Back in the days of cork gaskets I laid the cork on top of what I wanted to make a gasket for and very lightly tapped it with a ball peen hammer. I would only do this for gaskets I couldn't buy or it was going to take a long time to get. It was a pain that is for sure. :frown:

PS- And they talk about the good old days. :laugh2:


----------



## woodman12 (Feb 12, 2012)

*agree with comments*

I agree with all the comments, but there are people out there that have a tough time with tech things. .scanners cad etc
so this is to show there is an easier way using a pen and board.
Also I have done complicated diagrams and have done my share of scanning
You can do a lot with this board complicated or simple and it is easy


----------



## woodman12 (Feb 12, 2012)

also there was this sample too


----------



## kp91 (Sep 10, 2004)

*Don't miss the purpose of the video...*

The purpose of the video was to show how quickly and easily you can generate a DXF file from an actual part. For fabricating one-off parts (either on a laser, plasma table, or CNC machine) you can save a lot of time having to create a file in your CAD or modeling software.

As someone who has spent a lot of time working with machinery and systems that are no longer supported, this could be a godsend. If I could have a database of commonly used gaskets and a laser cutter I could reduce my inventory on board, as well as not having to have someone spend half an hour making a gasket. Especially when dealing with the very thin compressed sheet packing material, which always seems to crack or tear on the last cut. The expensive gaskets we buy from OEM suppliers have a bad habit of dying in storage if not used in a couple of years after purchase.

I could definitely see this sort of tech employed in the not so distant future. It could be as common place as the milling machine, lathes, and welding equipment we employ today.


----------



## Shop guy (Nov 22, 2012)

@hawkeye10: Don, that's how we did it. I've made a lot of them that way. That was back when sometimes it was just necessary to do whatever had to be done to get things back in operation. I've made them when it was hotter than a new fired pistol and colder than a well digger in the Alaska.


----------



## JOAT (Apr 9, 2010)

woodman12 said:


> so this is to show there is an easier way using a pen and board.


Not following how you did that? Draw the outlines, then color the insides? How about an explanation of just what you did? Pictures would be good too.


----------



## chessnut2 (Sep 15, 2011)

Outstanding tutorial, Stan. You have a real talent for teaching. You went slow enough for it to soak in, without adding unnecessary banter. And thank you, thank you for not adding distracting music to the background. I always have trouble concentrating on what's being taught when there's music playing. Nice job. Thanks.


----------



## woodman12 (Feb 12, 2012)

thanks for the good positive comment


----------



## BrianS (Nov 7, 2004)

Stan, I'm assuming the first is(was?) a video of the process? All I see is a black square at the moment... I would love to see the process.
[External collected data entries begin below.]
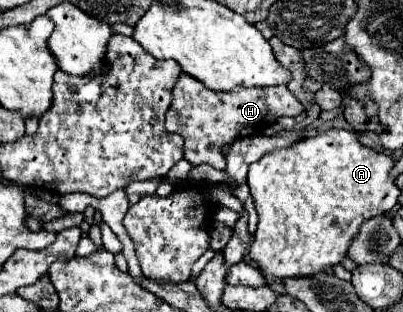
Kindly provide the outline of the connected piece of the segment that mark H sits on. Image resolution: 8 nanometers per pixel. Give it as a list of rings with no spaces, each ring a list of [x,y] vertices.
[[[181,73],[175,89],[173,101],[167,111],[165,129],[171,133],[179,133],[185,139],[185,159],[193,165],[207,163],[215,169],[225,169],[225,161],[221,155],[221,147],[241,139],[263,133],[269,125],[273,125],[281,117],[299,117],[303,113],[303,105],[299,99],[287,89],[287,85],[265,87],[265,89],[233,89],[231,93],[213,93],[213,89],[205,89],[197,79]]]

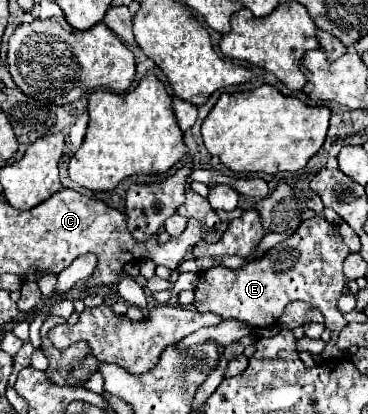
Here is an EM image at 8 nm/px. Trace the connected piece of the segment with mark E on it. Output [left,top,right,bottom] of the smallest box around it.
[192,215,350,331]

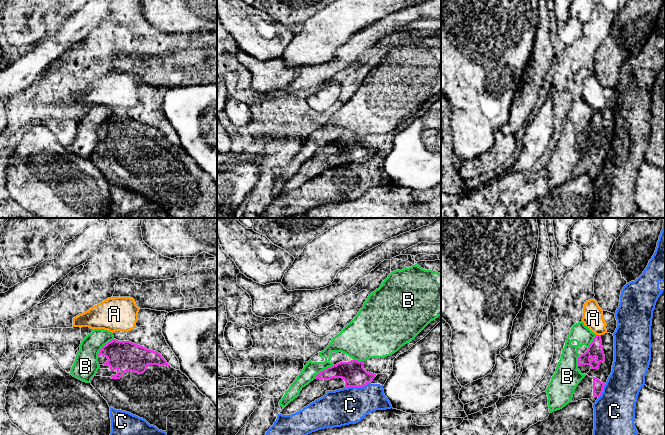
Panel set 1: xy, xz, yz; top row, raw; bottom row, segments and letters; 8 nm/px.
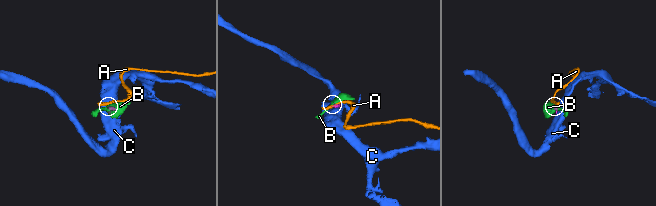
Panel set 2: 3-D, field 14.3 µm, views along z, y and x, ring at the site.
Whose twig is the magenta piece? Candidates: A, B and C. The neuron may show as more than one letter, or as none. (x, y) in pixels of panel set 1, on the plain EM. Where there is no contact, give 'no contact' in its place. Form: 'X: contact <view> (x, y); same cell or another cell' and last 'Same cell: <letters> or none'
A: contact yz (598, 111); another cell
B: contact xz (323, 146); another cell
C: contact xz (357, 162); another cell
Same cell: none

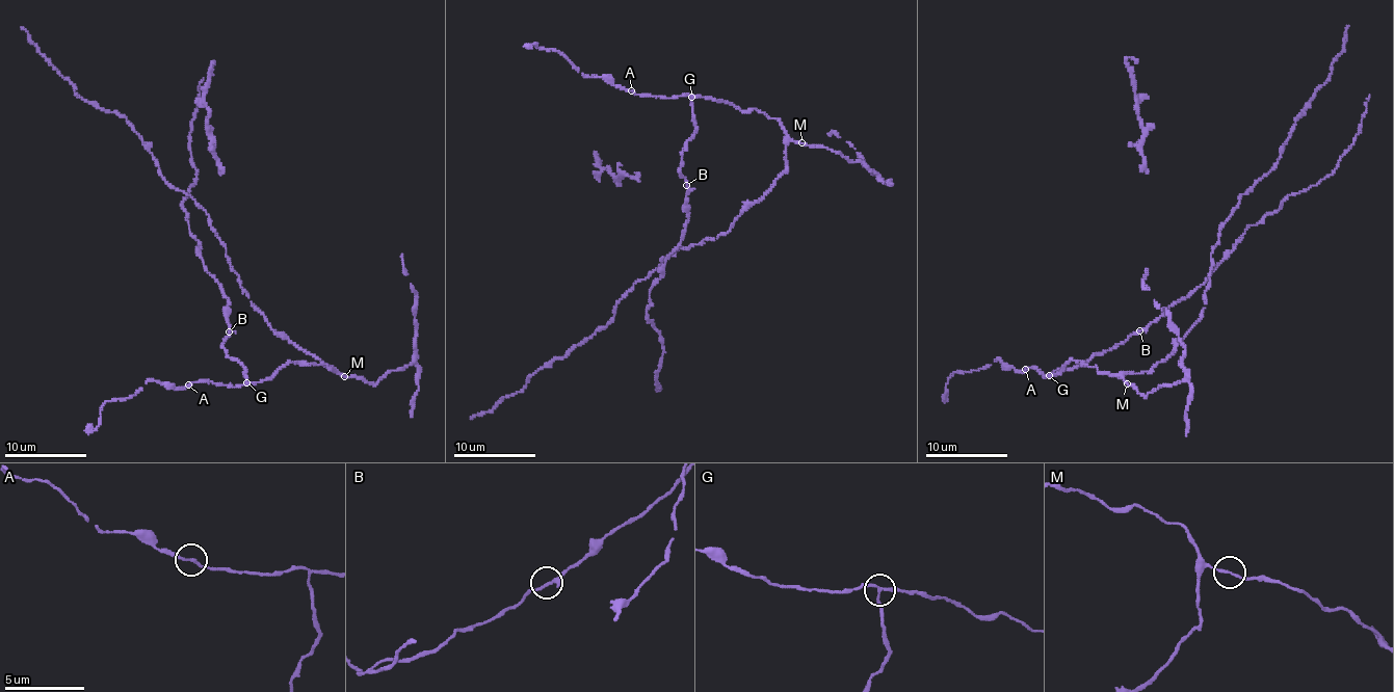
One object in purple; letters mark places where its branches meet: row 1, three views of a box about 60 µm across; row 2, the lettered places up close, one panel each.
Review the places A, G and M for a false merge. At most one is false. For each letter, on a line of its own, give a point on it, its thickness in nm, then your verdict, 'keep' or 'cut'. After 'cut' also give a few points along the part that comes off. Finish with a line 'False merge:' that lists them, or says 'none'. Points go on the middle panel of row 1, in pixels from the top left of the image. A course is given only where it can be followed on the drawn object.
A: (631, 90) | 160 nm | keep
G: (691, 97) | 150 nm | cut | (692, 98), (695, 129), (680, 171), (688, 218), (680, 245), (653, 283), (646, 317), (664, 350), (659, 391)
M: (801, 142) | 150 nm | keep
False merge: G

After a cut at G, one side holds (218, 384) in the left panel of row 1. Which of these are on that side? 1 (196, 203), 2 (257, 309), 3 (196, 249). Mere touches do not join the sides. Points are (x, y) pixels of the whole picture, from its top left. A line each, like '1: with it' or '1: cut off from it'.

I, as others here, have cut many gaskets in the past.. both with the scissors/exacto knife method as well as the ball peen hammer method that was mentioned, and I will probably have to again someday. Now, having said that, new technology is a WONDERFUL thing and if I had the machinery available I would probably take the route you did. 

Even tho I can't see the video, thanks for sharing.


----------



## woodman12 (Feb 12, 2012)

*drawing and cutting*

Traced out the pictures downloaded and edited the diagram as I needed each section cut out and fitting tight, that's a lot of work but easier than a scroll saw.
These are CO2 laser cut, I will check and see if I have a video. i used different woods to add some flavor , the panels are 1/4 thick mahogany and the woods are 1/4 , like a puzzle, BUT each piece has its own perimeter as the laser needs a closed dxf vector to enable a cut


----------